On average, 17 per cent of the seasonal snowpack melts by May 15.

A below normal spring freshet flood hazard is expected to continue this season for most of the West Kootenay and Boundary region due to the low snowpack, but local flooding from extreme rainfall over the next six weeks is still a possibility.

“Low snowpack and seasonal runoff forecasts combined with warm seasonal weather forecasts and lingering impacts from on-going drought are creating significantly elevated drought hazards for this upcoming spring and summer,” the report explained.

 

 

Rain and snow

In general, precipitation was below normal in May for the Kootenay region as well as most of the province.

The onset of the snowmelt season has been mixed across the province. In low-to-mid elevations, particularly in plateau terrain in the B.C. Interior, early melt of a shallow snowpack has occurred and many of these areas are now snow-free.

“Higher elevation mountain snowpack has experienced a delay in melt due to cooler temperatures in late April, and some areas experienced additional late-season snow accumulation during recent unsettled weather periods,” the report explained.

 

 

Chance of weather

An El Niño advisory is still in effect, according to the Climate Prediction Center at the U.S. National Weather Service.

El Niño is the warm phase of the El Niño-Southern Oscillation (ENSO), meaning conditions trend toward warmer winters across B.C., with below normal snowpacks and earlier snowmelt.
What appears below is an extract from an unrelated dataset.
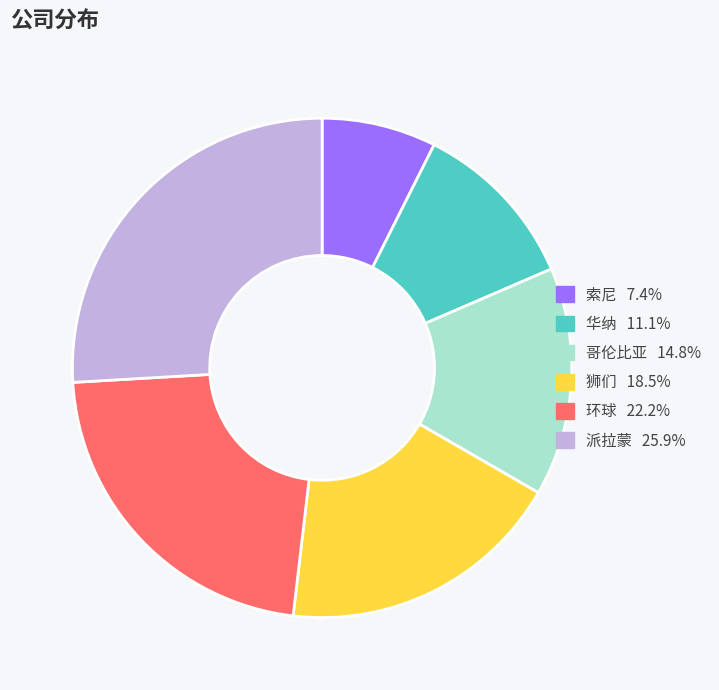

Does 华纳 account for over 50% of the chart?

No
The CPC forecasts a likely transition to ENSO-neutral conditions over the April to June 2024 period (85 per cent chance).
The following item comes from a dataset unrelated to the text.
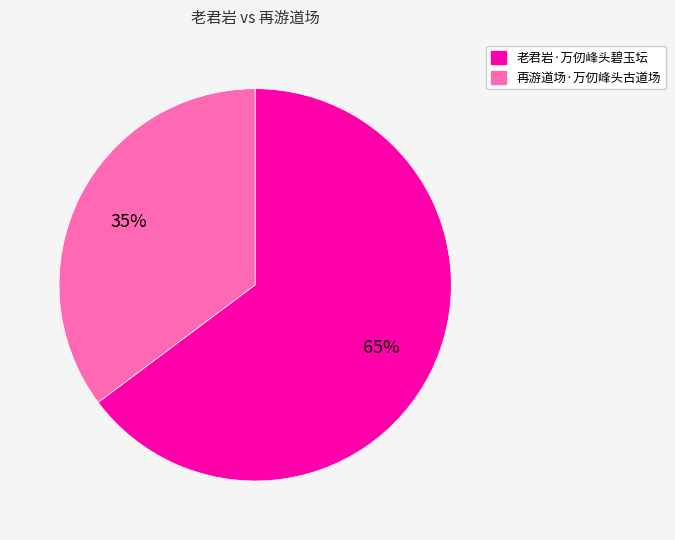

Which category has the biggest portion of the pie?

老君岩·万仞峰头碧玉坛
“A La Niña Watch remains in effect from the CPC, with increasing odds of La Niña conditions developing in June-August (60 per cent chance) and likely continuing and impacting B.C. into fall-winter 2024-25 (next year),” noted the report. “La Niña winters are often relatively cool and wet, potentially causing delayed snowmelt if cooler temperatures persist.”

Seasonal weather forecasts from Environment and Climate Change Canada (ECCC) continue to indicate a moderate likelihood (40-95 per cent chance) of above normal temperatures across all of B.C. over the May to July period.

Current projections for May to July suggest above normal precipitation in portions of the southern Interior and Kootenay.